They are back… the pictures of refugees desperately seeking a safe place. We saw similar images already back in 2015. Elena Kloppmann saw them too and could not get the pictures out of her head. That was when she decided that she wanted to help. Today she is helping in the Mediterranean.
It is night, very dark, and stormy. The headlights of the Nadir are trained on a small wooden boat. The 34 people on board haven’t eaten for four days and have started to drink salt water. The crew of the sail-boat work hand in hand to bring the people on board.
In the middle of it all is Elena, who as communications coordinator is taking photos and trying to communicate with the people. All of a sudden someone calls, “Elli, you take the child!” She knelt down on the boat and reached down over the water to grab the child. “It hit me that if I drop this child, it will drown. I have never held a child like I held this child.”
A landlubber goes on board
Elena Kloppmann, 28, is a happy-go-lucky kind of person who grew up in a New Apostolic family. The fact that people fleeing their homeland die on the Mediterranean Sea is something she could not bear and thought that something just had to be done about it. When she heard that a former classmate hired on as a ship’s cook on one of the rescue boats that ply the Mediterranean to rescue refugees, she decided that this was something that was for her and she could do something concrete to help.
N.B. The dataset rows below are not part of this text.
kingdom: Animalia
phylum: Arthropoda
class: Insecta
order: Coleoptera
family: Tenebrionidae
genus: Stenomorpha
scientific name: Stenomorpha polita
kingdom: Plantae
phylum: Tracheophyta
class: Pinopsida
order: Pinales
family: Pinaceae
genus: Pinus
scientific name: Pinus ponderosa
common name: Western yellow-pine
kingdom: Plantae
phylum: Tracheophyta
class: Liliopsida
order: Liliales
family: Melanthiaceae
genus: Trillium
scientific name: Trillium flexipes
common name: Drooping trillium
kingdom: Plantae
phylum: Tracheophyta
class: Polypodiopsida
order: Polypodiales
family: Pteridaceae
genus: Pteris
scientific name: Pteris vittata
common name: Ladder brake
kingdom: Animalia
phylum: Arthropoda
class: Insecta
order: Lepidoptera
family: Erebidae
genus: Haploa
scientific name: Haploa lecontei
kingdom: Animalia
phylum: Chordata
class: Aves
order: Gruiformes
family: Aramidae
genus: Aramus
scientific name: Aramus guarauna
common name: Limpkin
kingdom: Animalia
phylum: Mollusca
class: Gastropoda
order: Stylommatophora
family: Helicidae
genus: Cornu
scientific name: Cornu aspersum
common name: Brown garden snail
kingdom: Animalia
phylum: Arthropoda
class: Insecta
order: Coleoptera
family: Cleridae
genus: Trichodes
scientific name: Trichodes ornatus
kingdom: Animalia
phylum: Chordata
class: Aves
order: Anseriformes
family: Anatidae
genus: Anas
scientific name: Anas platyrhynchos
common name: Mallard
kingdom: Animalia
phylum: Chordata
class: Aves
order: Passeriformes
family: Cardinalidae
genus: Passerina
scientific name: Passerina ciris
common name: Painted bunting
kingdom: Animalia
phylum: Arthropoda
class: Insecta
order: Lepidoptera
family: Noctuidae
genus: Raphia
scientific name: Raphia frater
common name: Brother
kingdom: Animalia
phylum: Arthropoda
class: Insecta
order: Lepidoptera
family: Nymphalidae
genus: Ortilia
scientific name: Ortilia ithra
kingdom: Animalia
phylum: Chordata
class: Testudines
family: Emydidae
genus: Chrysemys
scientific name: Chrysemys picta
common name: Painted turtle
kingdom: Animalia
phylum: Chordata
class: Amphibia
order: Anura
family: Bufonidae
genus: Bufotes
“It was the first time that I was ever on a sail-boat,” says Elena. “I spent the first night on deck hanging over the railing.” Not even 24 hours after the Nadir had left port—with Elena and her five colleagues—they came across the small wooden boat adrift in the sea.
“That boat had no business being on the Mediterranean. It was a nutshell,” Elena says, still stunned. The motor had broken down, there were no oars so that the migrant’s boat was disabled. Elena swallowed some tablets to beat the motion sickness, and it worked.
Doing something instead of studying the problems
After her interdisciplinary Bachelor’s degree in Humanities and doing her Master in Intercultural Communication and International Relations in Denmark, Elena did an internship at the United Nations in New York. “The whole time I was dealing with the problems of this world, but I felt like I was living a very privileged life.”
Through her home congregation in the southern Black Forest area in Germany, Elena had already come into contact with refugees. After talking with her host mother in New York, who had experience as a paramedic, it was clear to Elena: “I am heading to the Mediterranean.” She wrote to several independent search and rescue organisations and signed on with one of the groups that responded: Resqship.
Rescuers work hand in hand
With sea rescue operations in the Mediterranean suspended by the governments, NGOs were established, Elena says. The rescuers monitor human rights violations on the Mediterranean—for example, when refugees are not rescued or are forcibly prevented from leaving the coast—and if people are in distress at sea.
They use social media to draw attention to the situation. This was Elena’s job as communications coordinator on the Nadir.
The ships of the NGOs have divided the Mediterranean into several sectors so that each ship has a fixed route, and they communicate with each other constantly. “Say we come across a boat with 200 refugees on board. This is something that we as a crew of six on a 19-metre sail-boat cannot possibly handle. That means we contact either the Italian or Maltese Coast Guard for help or other NGO boats.” Often the boat that is closest takes over the rescue.
Elena also earns her living by helping others. She works in marketing for an international children’s aid organisation. She was interviewed while she was in a refugee camp in Greece. For her, love of neighbour is not an empty word. “This is something I grew up with: that every person, regardless of their origin or background, has to be loved,” she says.
Life-changing experiences
Growing up with a father who was a Priest in the Church, Elena was involved in church activities from early childhood on. Later, in Freiburg, she became a youth leader. On the boat, her faith was a big support, and the songs she knew from the youth choir accompanied her. “My faith gives me the conviction that what I am doing is the right thing.”
On the other hand, Elena experienced things on board that made her ask why. In one of the boats there was a leaking fuel tank, causing some of the people’s skin to burn. “The alternative, going overboard, would have meant certain death. So it was better to stay put and bear it.”
You are not the same after a mission like that, Elena says. “You are confronted with extreme situations, with things that you don’t see on land.” The mission has taught her that you can function under such situations and help others. And then there were encounters that have brought about a fundamental change in her: encounters with rescuers and encounters with refugees. “They are super inspiring people”, she says, “which gives me incredible energy.”
And then there was the invasion of Ukraine last week. Elena cannot stand by and watch. On Friday evening after the war started, she and a friend from the sea rescue operation drove to the Ukrainian border with a delivery of emergency relief supplies. Right now she is helping to organise the private aid corridor from Germany.